The problem is this maladaptive, healthy, wholesome, new-age male bollocks that I can only refer to as the 'post-coital emotional outburst'.. ie I meet someone, we both know it cant go anywhere serious, we enjoy it for what it is, I wake up the next morning and think "hmm... I dont know.. maybe we could make something of it", and spent the next few weeks in a vaguely depressed state of something resembling loss. That sucks. I'm supposed to be the emotionally distant male- incapable of knowing what I feel if it hit me over the head with a spanner. How then did I get transformed from being your average slacking, unemotional guy, to your average slacking guy with frequent PCEO's?
Most of the women I know are actually far more controlled about their emotional states than drivel like cosmo would have the rest of the world believe. And a lot of the guys I know actually suffer the PCEO too. And for all that crap about wanting "a nice guy, who's in touch with his emotions and all that", its the charm of the emotionally distant bastard version of the bloke that many women find strangely attractive. Hell, I've been transformed into an object of lust when I've acted like a bastard.
The moral of the story- the status quo- emotionally distant guys and women who actually like these guys but think otherwise following a short burst of cosmo reading works a lot better than two confused people suffering PCEOs! Go figure.
[Editor's note: the article lost any thread of continuity a long time ago. But seeing how he is a boy of little brain and only about three people read this anyway, we'll just let it slide.]
Thursday, September 16, 2004
on ethan hawke and lost masculinity..
Posted by zen at 2:28 AM 7 comments
Wednesday, September 08, 2004
Celine...
i loved her before sunrise
i loved her before sunset
and then i let her go
so she could love someone else...
Posted by Rama Rama at 9:56 PM 1 comments
Friday, September 03, 2004
Large Corporations: Bad.

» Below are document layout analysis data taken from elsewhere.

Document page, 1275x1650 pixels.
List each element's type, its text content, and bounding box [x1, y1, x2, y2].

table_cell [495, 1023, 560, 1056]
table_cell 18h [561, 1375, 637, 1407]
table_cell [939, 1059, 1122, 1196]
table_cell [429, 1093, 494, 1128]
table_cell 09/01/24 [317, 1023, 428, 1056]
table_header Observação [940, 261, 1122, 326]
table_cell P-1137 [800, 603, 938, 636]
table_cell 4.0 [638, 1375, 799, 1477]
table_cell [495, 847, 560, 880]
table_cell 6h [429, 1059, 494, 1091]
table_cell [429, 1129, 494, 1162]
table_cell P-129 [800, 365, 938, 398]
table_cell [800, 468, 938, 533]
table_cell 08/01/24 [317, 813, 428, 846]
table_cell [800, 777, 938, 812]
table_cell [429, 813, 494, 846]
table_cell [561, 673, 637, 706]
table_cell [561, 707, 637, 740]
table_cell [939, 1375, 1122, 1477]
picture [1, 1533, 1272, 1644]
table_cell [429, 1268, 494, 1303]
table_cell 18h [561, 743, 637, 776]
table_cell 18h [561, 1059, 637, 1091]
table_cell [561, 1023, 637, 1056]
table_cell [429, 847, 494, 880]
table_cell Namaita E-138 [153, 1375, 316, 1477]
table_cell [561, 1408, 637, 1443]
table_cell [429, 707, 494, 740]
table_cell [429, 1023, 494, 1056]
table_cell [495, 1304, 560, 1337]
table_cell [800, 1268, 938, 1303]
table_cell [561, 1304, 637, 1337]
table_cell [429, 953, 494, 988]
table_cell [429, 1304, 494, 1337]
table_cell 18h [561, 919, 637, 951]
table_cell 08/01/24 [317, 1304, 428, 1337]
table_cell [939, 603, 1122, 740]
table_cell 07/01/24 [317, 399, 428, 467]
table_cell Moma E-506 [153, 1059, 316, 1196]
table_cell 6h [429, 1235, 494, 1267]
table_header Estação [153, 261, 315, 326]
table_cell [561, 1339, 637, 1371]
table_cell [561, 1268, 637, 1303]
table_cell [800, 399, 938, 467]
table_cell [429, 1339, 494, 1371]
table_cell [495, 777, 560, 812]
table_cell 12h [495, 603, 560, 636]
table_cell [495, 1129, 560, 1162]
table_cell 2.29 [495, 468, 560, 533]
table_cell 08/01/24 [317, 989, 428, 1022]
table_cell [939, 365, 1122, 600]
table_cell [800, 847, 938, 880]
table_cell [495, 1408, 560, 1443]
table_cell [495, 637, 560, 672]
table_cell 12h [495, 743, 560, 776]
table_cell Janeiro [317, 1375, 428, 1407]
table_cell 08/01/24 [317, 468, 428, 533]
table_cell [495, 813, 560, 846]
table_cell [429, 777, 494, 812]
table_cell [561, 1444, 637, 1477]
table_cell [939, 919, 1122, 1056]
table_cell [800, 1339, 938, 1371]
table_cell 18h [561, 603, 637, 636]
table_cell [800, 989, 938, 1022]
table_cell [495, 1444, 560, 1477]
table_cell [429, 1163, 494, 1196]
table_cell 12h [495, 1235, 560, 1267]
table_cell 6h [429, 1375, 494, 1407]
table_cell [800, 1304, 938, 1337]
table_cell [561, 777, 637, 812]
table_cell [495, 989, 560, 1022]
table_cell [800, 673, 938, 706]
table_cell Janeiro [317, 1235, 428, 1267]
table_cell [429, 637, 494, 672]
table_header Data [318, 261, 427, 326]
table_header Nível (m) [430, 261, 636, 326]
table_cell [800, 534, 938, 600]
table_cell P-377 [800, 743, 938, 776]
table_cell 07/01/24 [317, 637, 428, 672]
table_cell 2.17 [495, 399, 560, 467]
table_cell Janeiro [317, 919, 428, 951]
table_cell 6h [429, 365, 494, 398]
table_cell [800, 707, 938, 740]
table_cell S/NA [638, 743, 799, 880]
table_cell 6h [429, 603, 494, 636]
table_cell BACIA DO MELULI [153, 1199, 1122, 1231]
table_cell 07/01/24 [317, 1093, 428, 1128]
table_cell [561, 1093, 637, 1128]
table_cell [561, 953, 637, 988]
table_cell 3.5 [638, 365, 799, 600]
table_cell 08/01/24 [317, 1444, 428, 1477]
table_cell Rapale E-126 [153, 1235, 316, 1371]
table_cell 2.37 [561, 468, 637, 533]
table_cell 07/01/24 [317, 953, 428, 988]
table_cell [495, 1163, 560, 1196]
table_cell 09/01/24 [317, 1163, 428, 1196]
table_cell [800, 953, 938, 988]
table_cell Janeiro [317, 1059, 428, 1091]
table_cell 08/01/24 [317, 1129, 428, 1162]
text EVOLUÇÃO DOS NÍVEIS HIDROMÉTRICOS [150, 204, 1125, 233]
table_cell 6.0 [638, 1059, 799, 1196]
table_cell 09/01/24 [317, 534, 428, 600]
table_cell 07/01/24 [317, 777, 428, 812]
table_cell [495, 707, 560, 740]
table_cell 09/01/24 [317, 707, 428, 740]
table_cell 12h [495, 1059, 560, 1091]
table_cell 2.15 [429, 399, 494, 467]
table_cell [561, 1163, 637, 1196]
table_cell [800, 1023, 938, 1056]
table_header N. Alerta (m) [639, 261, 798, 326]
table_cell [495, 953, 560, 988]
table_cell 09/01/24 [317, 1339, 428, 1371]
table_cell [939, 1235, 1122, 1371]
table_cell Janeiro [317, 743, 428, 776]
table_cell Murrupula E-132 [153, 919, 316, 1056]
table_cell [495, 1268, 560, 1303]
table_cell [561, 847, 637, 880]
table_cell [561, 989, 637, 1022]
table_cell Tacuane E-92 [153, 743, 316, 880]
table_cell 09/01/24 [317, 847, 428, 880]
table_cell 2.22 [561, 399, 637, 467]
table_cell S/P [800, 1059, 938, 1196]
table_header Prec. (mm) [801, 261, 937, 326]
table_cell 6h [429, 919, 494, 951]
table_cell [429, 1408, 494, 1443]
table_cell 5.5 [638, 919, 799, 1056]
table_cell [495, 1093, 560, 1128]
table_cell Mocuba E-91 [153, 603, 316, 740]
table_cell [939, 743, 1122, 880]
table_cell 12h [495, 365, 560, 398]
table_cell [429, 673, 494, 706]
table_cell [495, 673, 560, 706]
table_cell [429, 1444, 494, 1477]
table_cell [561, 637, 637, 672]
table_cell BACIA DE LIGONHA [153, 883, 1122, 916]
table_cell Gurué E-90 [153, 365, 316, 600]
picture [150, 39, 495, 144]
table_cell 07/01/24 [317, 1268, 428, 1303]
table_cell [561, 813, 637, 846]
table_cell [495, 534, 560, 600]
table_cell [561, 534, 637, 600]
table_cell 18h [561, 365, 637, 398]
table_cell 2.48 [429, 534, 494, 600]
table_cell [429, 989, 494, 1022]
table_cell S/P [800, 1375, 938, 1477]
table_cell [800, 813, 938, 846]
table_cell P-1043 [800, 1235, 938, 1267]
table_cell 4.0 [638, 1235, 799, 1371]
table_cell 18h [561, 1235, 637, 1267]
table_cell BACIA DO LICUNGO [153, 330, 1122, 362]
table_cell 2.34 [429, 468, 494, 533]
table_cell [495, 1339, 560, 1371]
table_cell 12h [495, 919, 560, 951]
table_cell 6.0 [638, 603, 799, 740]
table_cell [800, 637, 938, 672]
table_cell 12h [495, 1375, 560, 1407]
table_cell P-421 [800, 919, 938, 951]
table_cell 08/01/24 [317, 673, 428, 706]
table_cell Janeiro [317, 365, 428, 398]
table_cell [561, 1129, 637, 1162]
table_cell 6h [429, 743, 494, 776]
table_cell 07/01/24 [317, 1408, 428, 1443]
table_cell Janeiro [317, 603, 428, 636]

But what are we going to do about them?
I just got back from seeing The Corporation. It’s a documentary that looks at the birth and growth of the corporation and its effect on society and the environment. Have to say that it is one of the best documentaries that I have ever seen and a very scary one at that. Couple of the scenes were very disturbing. Especially the one where a commodities trader said that the first thing that came to his mind on seeing the two towers fall was that the price of gold was going to go up….”Every devastation leads to profit”. Also the fact that Corporations were allowed to be viewed as a legal person came about due to the amendment in the constitution to help black slaves was mind boggling.

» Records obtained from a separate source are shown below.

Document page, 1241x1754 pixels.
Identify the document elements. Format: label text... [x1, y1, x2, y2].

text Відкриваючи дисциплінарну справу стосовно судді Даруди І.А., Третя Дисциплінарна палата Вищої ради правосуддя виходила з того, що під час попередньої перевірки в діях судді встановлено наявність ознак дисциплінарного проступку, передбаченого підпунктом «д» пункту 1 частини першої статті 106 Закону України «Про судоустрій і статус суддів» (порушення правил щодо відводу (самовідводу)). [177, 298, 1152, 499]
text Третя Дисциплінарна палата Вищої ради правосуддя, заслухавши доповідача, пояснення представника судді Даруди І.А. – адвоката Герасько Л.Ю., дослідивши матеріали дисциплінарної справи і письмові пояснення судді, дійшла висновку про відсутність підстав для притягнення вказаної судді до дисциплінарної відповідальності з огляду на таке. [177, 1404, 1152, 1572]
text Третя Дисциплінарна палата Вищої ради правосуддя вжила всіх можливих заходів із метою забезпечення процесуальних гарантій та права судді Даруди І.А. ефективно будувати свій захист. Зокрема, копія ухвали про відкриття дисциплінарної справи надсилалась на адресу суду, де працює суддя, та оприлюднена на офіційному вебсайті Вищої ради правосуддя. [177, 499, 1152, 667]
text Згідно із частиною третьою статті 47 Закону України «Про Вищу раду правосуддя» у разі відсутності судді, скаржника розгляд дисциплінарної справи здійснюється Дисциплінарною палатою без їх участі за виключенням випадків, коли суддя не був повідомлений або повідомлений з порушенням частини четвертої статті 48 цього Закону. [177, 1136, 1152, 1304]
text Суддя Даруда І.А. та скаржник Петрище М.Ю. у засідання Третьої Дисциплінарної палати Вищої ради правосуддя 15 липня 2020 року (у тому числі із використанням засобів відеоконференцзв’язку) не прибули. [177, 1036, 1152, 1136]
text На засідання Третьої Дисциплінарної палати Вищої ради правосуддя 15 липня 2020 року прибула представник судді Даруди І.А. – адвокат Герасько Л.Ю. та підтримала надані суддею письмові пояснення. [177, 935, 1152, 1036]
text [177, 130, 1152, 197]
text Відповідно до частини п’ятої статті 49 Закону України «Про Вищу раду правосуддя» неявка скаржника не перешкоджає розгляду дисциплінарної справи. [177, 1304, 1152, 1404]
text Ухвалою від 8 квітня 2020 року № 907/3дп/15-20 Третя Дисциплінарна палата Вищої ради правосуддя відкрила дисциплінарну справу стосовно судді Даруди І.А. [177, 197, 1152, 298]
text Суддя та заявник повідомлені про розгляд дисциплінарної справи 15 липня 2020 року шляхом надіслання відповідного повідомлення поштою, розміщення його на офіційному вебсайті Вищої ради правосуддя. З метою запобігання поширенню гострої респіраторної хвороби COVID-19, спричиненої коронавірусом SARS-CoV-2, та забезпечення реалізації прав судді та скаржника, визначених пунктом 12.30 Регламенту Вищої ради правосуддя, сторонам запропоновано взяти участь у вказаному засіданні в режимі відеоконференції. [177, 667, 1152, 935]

The movie got me thinking again about if big corporations are really bad, what can we do to fight them? Should I be even working for one? Many people say that we should start supporting the small corporations out there. But I am not sure that is the right solution. Take Microsoft for example. When they first started as a small company doing contract work for IBM, they poked them in the eye by getting IBM to license their OS rather than selling it to them. I am sure everybody was cheering little Microsoft on as they beat out Big Blue. And look what at Microsoft has become! In recent years there has been a swell of goodwill towards Linux. RedHat is one of the major Linux distributions out there and was once the apple in the eyes of Microsoft haters. Today they are slowly becoming the “Microsoft” in the Linux community.
The other thing is that if you are going to support anyone, it means that you are going to help them to grow. If they grow, there is a good chance that they will become another big bad corporate monster. Or are we going to tell them we will support you only if there is a cap to your growth. That means that you are stifling potential and giving incentive to people to not do their best.
Is there any solution to keeping big companies in check? In some scenarios like operating systems the removal of a monopoly will solve the problem. The companies will keep each other in line. But in others this will not be enough. I don't think that there is an all encompassing solution to this but the bottom line is that I don’t want corporations out there making decisions on what my life and environment should look like.
As I work for a big corporation I felt that it was imperative to ask myself the question because in many situations asking the question is more important than the answer itself.